To make the extract:
Stir the espresso powder and boiling water together in a small cup until blended. Set aside.
To make the syrup:
Stir the water and sugar together in a small saucepan and bring just to a boil. Pour the syrup into a small heatproof bowl and stir in 1 tablespoon of the espresso extract and the
liqueur or brandy; set aside.
To make the filling and frosting:
Put the mascarpone, sugar, vanilla, and liqueur in a large bowl and whisk just until blended and smooth.

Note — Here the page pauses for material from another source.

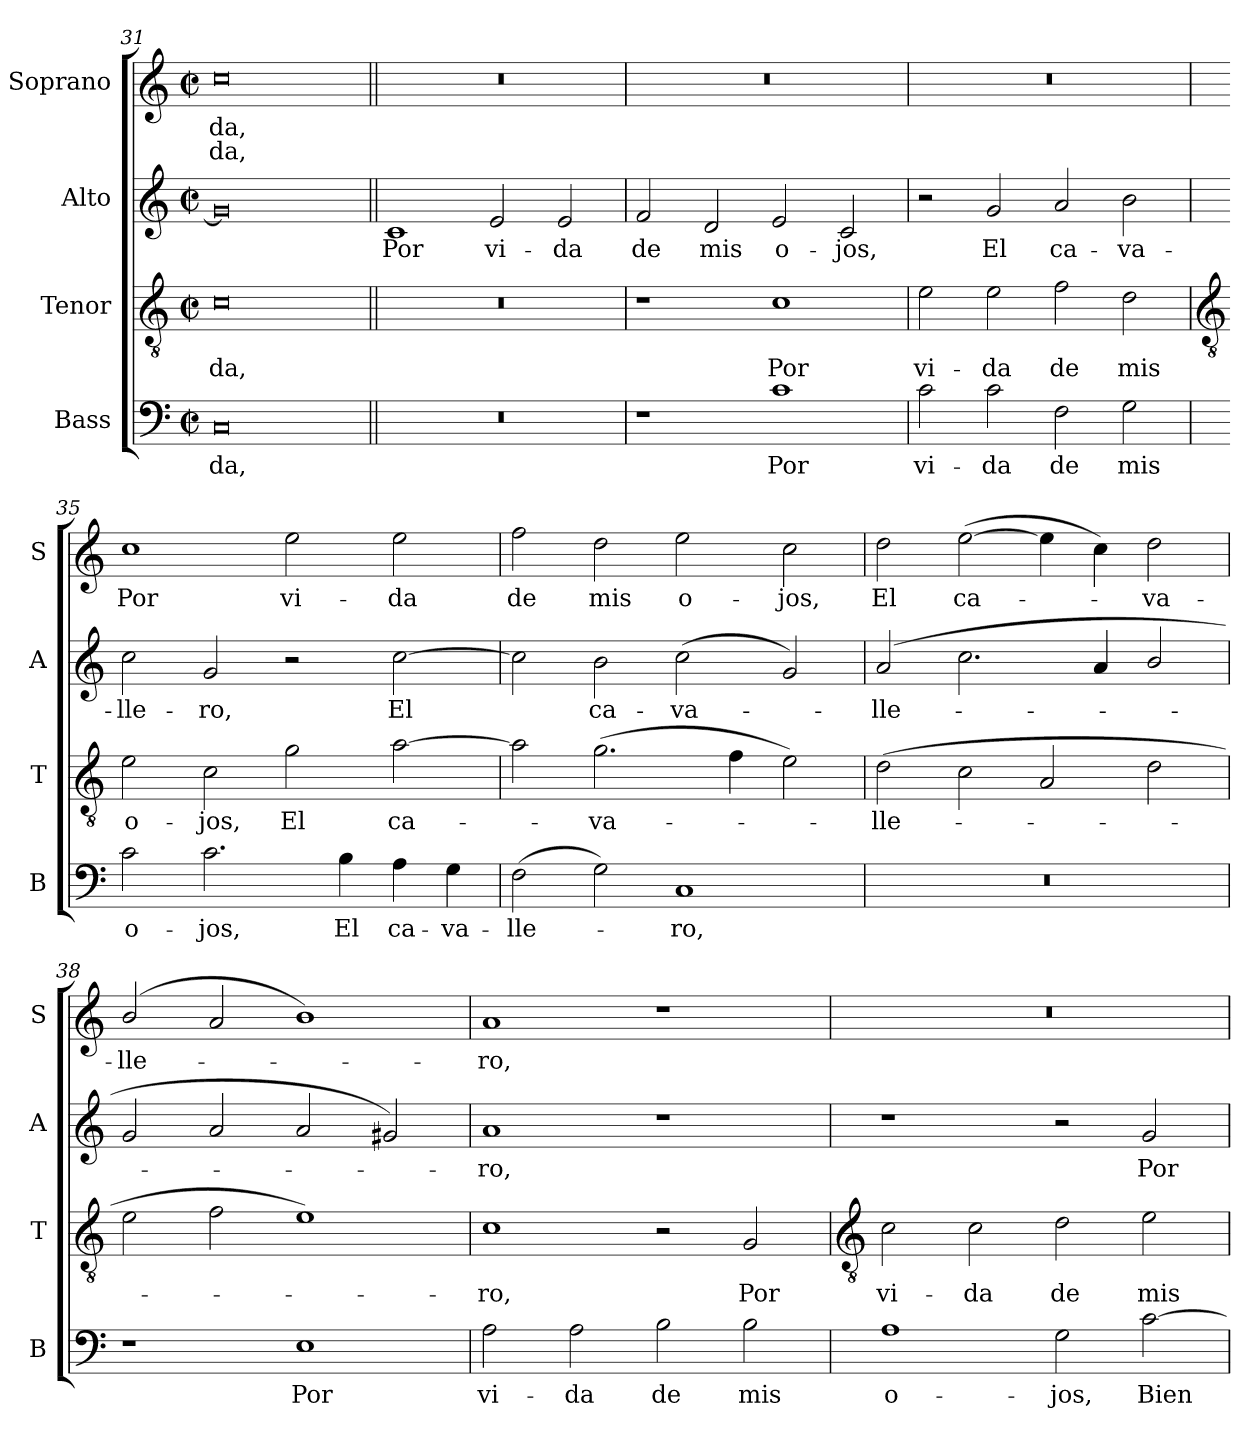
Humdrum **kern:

Working with the stand mixer with the whisk attachment or with a hand mixer, whip the heavy cream until it holds firm peaks. Switch to a rubber spatula and stir about one quarter of the whipped cream into the mascarpone. Fold in the rest of the whipped cream with a light touch.
To assemble the cake:
If the tops of the cake layers have crowned, use a long serrated knife and a gentle sawing motion to even them. Place one layer right-side up on a cardboard round or a cake plate protected with strips of wax or parchment paper. Using a pastry brush or a small spoon, soak the layer with about one third of the espresso syrup. Smooth some of the mascarpone cream over the layer – user about 1 1/4 cups – and gently press the chopped chocolate into the filling. Put the second cake layer on the counter and soak the top of it with half the remaining espresso syrup, then turn the layer over and position it, soaked side down, over the filling. Soak the top of the cake with the remaining syrup.
For the frosting, whisk 1 to 1 1/2 tablespoons of the remaining espresso extract into the remaining mascarpone filling. Taste the frosting as you go to decide how much extract you want to add. If the frosting looks as if it might be a little too soft to spread over the cake, press a piece of plastic wrap against its surface and refrigerate it for 15 minutes or so.
Refrigerate the cake too.
With a long metal icing spatula, smooth the frosting around the sides of the cake and over the top. If you want to decorate the cake with chocolate-covered espresso beans, press them into the filling, making concentric circles of beans or just putting some beans in the center of the cake.
Refrigerate the cake for at least 3 hours (or for up to 1 day) before serving – the elements need time to meld.
Just before serving, dust the top of the cake with cocoa.